Answer:
Consider the following calculations
Explanation:
People end up tossing 12% of what they buy at the grocery store (Reader's Digest, March, 2009). Assume this is the true population proportion and that you plan to take a sample survey of 540 grocery shoppers to further investigate their behavior.
a- Show the sampling distribution of ( p¯ ), the proportion of groceries thrown out by your sample respondents
sampling distribution of ( p¯ ) is normal with
mean = 0.12 and
standard error = sqrt(p(1-p)/n) = sqrt(0.12*0.88/540) =0.0140
b- what is the probability that the sample proportion will be within ±.03 of the population proportion?
z value for 0.03 difference, z=0.03/0.014 =2.14
The required P= P( -2.14<z<2.14) = P( z <2.14) – P( z <-2.14)
=0.9838 - 0.0162
=0.9676
c- what is the probability that your survey will provide a sample proportion within ±.015 of the population proportion?

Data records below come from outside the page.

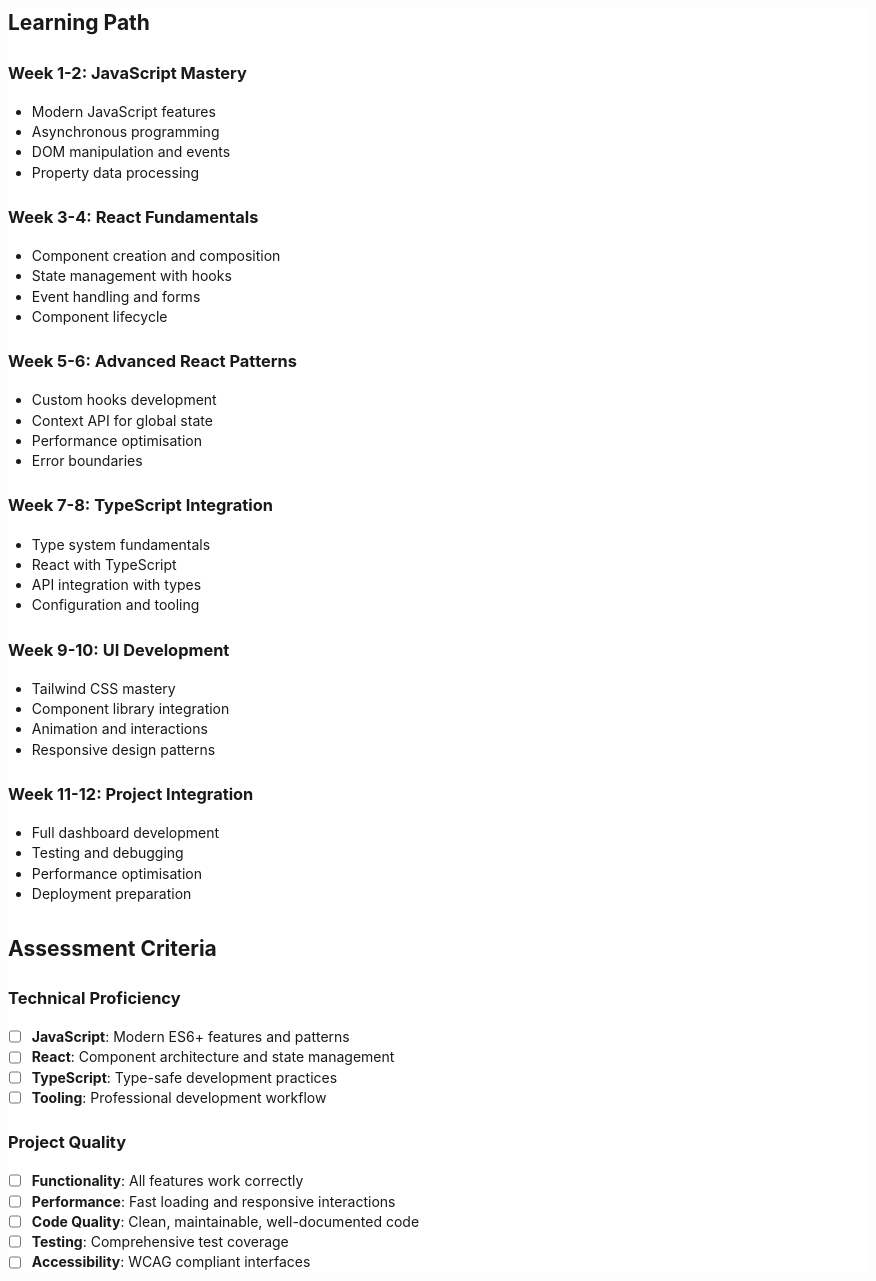 ## Learning Path

### **Week 1-2: JavaScript Mastery**
- Modern JavaScript features
- Asynchronous programming
- DOM manipulation and events
- Property data processing

### **Week 3-4: React Fundamentals**
- Component creation and composition
- State management with hooks
- Event handling and forms
- Component lifecycle

### **Week 5-6: Advanced React Patterns**
- Custom hooks development
- Context API for global state
- Performance optimisation
- Error boundaries

### **Week 7-8: TypeScript Integration**
- Type system fundamentals
- React with TypeScript
- API integration with types
- Configuration and tooling

### **Week 9-10: UI Development**
- Tailwind CSS mastery
- Component library integration
- Animation and interactions
- Responsive design patterns

### **Week 11-12: Project Integration**
- Full dashboard development
- Testing and debugging
- Performance optimisation
- Deployment preparation

## Assessment Criteria

### **Technical Proficiency**
- [ ] **JavaScript**: Modern ES6+ features and patterns
- [ ] **React**: Component architecture and state management
- [ ] **TypeScript**: Type-safe development practices
- [ ] **Tooling**: Professional development workflow

### **Project Quality**
- [ ] **Functionality**: All features work correctly
- [ ] **Performance**: Fast loading and responsive interactions
- [ ] **Code Quality**: Clean, maintainable, well-documented code
- [ ] **Testing**: Comprehensive test coverage
- [ ] **Accessibility**: WCAG compliant interfaces
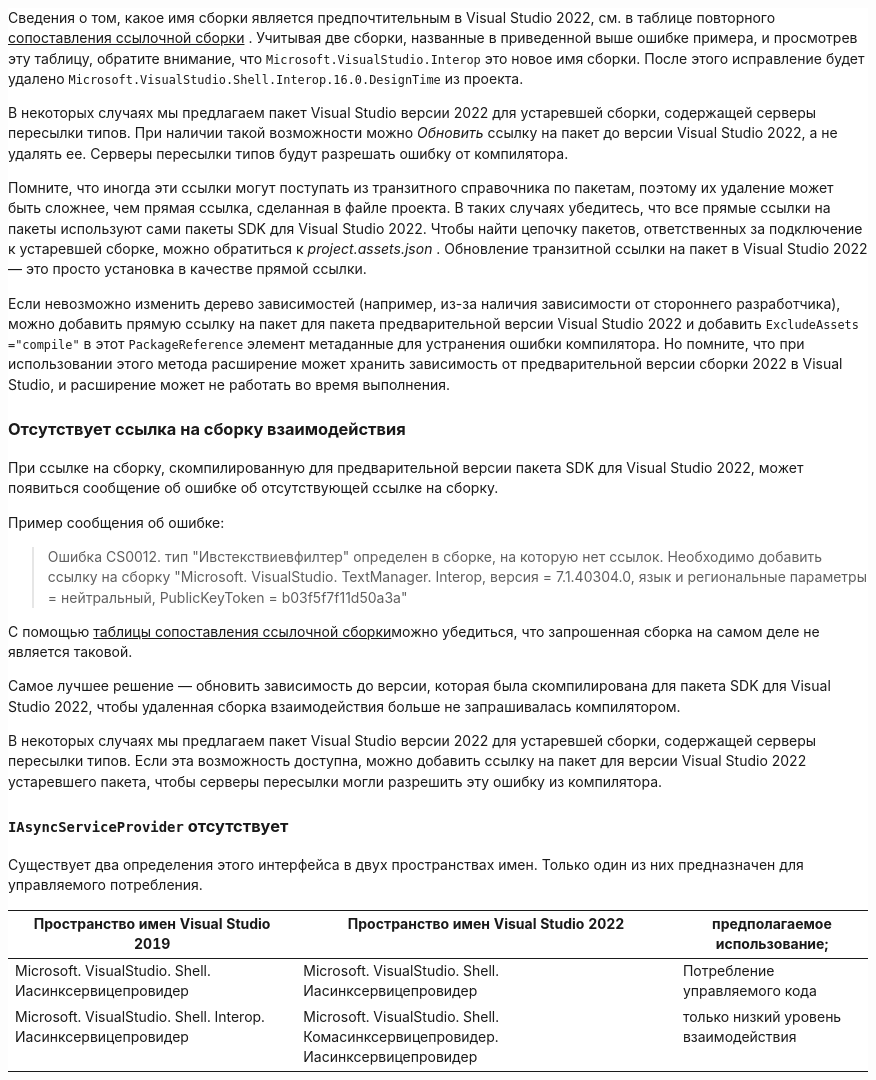 Сведения о том, какое имя сборки является предпочтительным в Visual Studio 2022, см. в таблице повторного [сопоставления ссылочной сборки](migrated-assemblies.md) .
Учитывая две сборки, названные в приведенной выше ошибке примера, и просмотрев эту таблицу, обратите внимание, что `Microsoft.VisualStudio.Interop` это новое имя сборки. После этого исправление будет удалено `Microsoft.VisualStudio.Shell.Interop.16.0.DesignTime` из проекта.

В некоторых случаях мы предлагаем пакет Visual Studio версии 2022 для устаревшей сборки, содержащей серверы пересылки типов. При наличии такой возможности можно *Обновить* ссылку на пакет до версии Visual Studio 2022, а не удалять ее. Серверы пересылки типов будут разрешать ошибку от компилятора.

Помните, что иногда эти ссылки могут поступать из транзитного справочника по пакетам, поэтому их удаление может быть сложнее, чем прямая ссылка, сделанная в файле проекта. В таких случаях убедитесь, что все прямые ссылки на пакеты используют сами пакеты SDK для Visual Studio 2022. Чтобы найти цепочку пакетов, ответственных за подключение к устаревшей сборке, можно обратиться к *project.assets.json* . Обновление транзитной ссылки на пакет в Visual Studio 2022 — это просто установка в качестве прямой ссылки.

Если невозможно изменить дерево зависимостей (например, из-за наличия зависимости от стороннего разработчика), можно добавить прямую ссылку на пакет для пакета предварительной версии Visual Studio 2022 и добавить `ExcludeAssets="compile"` в этот `PackageReference` элемент метаданные для устранения ошибки компилятора. Но помните, что при использовании этого метода расширение может хранить зависимость от предварительной версии сборки 2022 в Visual Studio, и расширение может не работать во время выполнения.

### <a name="missing-reference-to-an-interop-assembly"></a>Отсутствует ссылка на сборку взаимодействия

При ссылке на сборку, скомпилированную для предварительной версии пакета SDK для Visual Studio 2022, может появиться сообщение об ошибке об отсутствующей ссылке на сборку.

Пример сообщения об ошибке:

> Ошибка CS0012. тип "Ивстекствиевфилтер" определен в сборке, на которую нет ссылок. Необходимо добавить ссылку на сборку "Microsoft. VisualStudio. TextManager. Interop, версия = 7.1.40304.0, язык и региональные параметры = нейтральный, PublicKeyToken = b03f5f7f11d50a3a"

С помощью [таблицы сопоставления ссылочной сборки](migrated-assemblies.md)можно убедиться, что запрошенная сборка на самом деле не является таковой.

Самое лучшее решение — обновить зависимость до версии, которая была скомпилирована для пакета SDK для Visual Studio 2022, чтобы удаленная сборка взаимодействия больше не запрашивалась компилятором.

В некоторых случаях мы предлагаем пакет Visual Studio версии 2022 для устаревшей сборки, содержащей серверы пересылки типов. Если эта возможность доступна, можно добавить ссылку на пакет для версии Visual Studio 2022 устаревшего пакета, чтобы серверы пересылки могли разрешить эту ошибку из компилятора.

### <a name="iasyncserviceprovider-is-missing"></a>`IAsyncServiceProvider` отсутствует

Существует два определения этого интерфейса в двух пространствах имен. Только один из них предназначен для управляемого потребления.

Пространство имен Visual Studio 2019 | Пространство имен Visual Studio 2022 | предполагаемое использование;
--|--|--
Microsoft. VisualStudio. Shell. Иасинксервицепровидер | Microsoft. VisualStudio. Shell. Иасинксервицепровидер | Потребление управляемого кода
Microsoft. VisualStudio. Shell. Interop. Иасинксервицепровидер | Microsoft. VisualStudio. Shell. Комасинксервицепровидер. Иасинксервицепровидер | только низкий уровень взаимодействия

z value for 0.015 difference, z=0.015/0.014 =1.07
The required P= P( -1.07<z<1.07) = P( z <1.07) – P( z <-1.07)
=0.8577 - 0.1423
=0.7154
d- What would be the effect of taking a larger sample on the probabilities in parts (b) and (c)? Why?
Taking a larger sample will decrease the standard error. The probabilities in parts (b) and (c) will increase.